**Work task**
Start at the line below containing "right eye: (624, 289)" and stop at the line containing "left shoulder: (656, 500)". Repeat every line of that stretch exactly, and nothing outside it.

══════════════════════════════

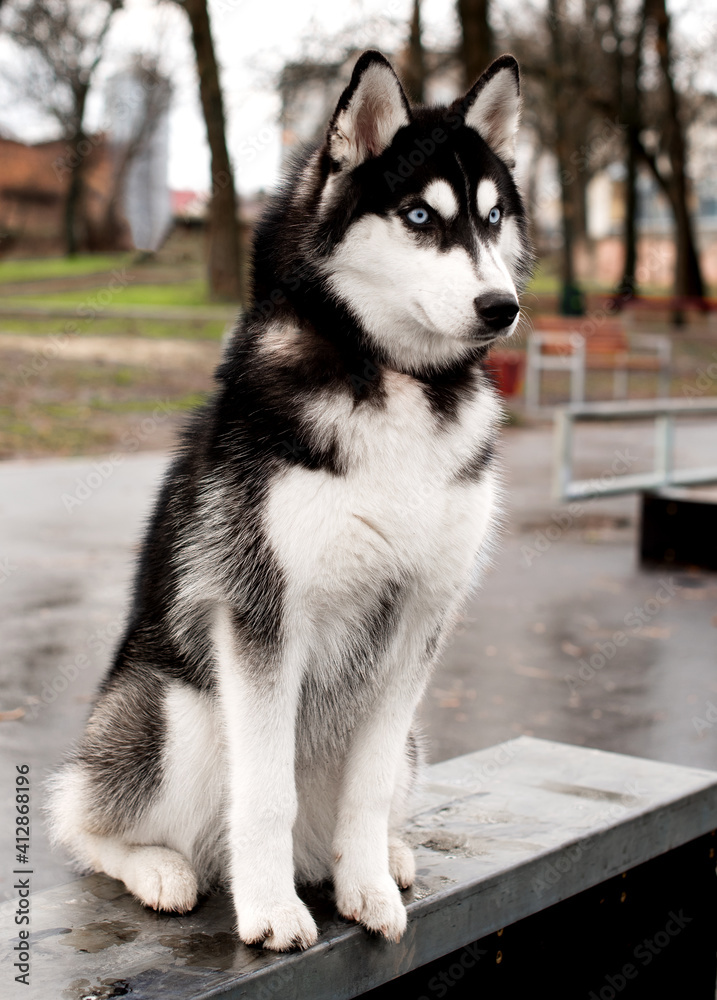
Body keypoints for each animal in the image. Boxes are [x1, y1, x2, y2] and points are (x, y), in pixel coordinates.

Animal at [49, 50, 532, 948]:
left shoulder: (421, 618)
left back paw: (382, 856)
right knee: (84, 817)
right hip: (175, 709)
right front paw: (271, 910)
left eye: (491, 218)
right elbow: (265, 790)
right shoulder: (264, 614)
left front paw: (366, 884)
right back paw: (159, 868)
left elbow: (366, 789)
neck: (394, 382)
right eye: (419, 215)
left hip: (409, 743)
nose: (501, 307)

══════════════════════════════

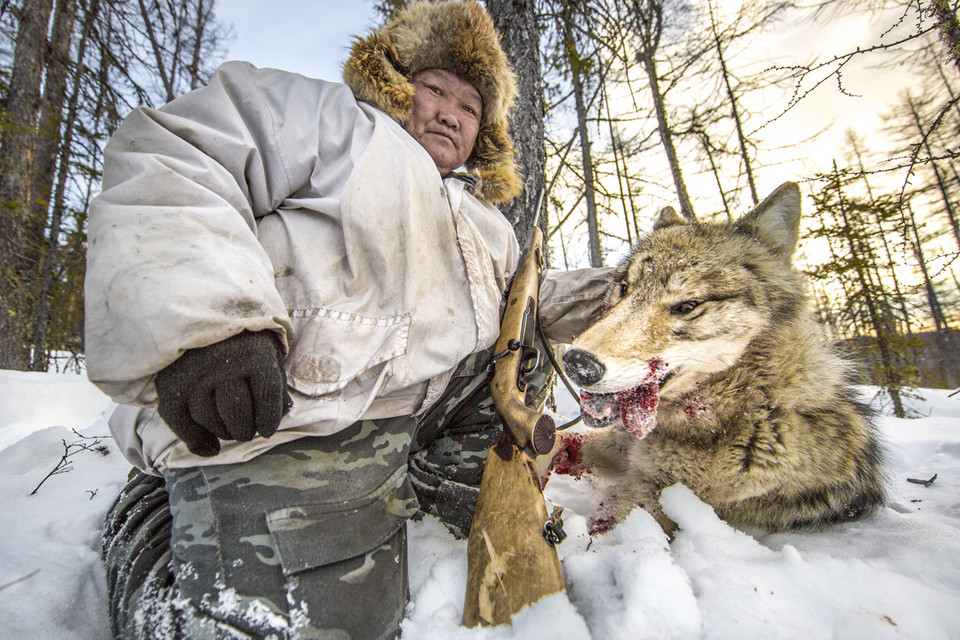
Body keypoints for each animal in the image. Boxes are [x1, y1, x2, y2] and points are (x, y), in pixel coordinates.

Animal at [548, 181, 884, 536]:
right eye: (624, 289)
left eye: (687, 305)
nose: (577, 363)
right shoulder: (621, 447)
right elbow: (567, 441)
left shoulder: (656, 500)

══════════════════════════════

**Solution to this task**
right eye: (624, 289)
left eye: (687, 305)
nose: (577, 363)
right shoulder: (621, 447)
right elbow: (567, 441)
left shoulder: (656, 500)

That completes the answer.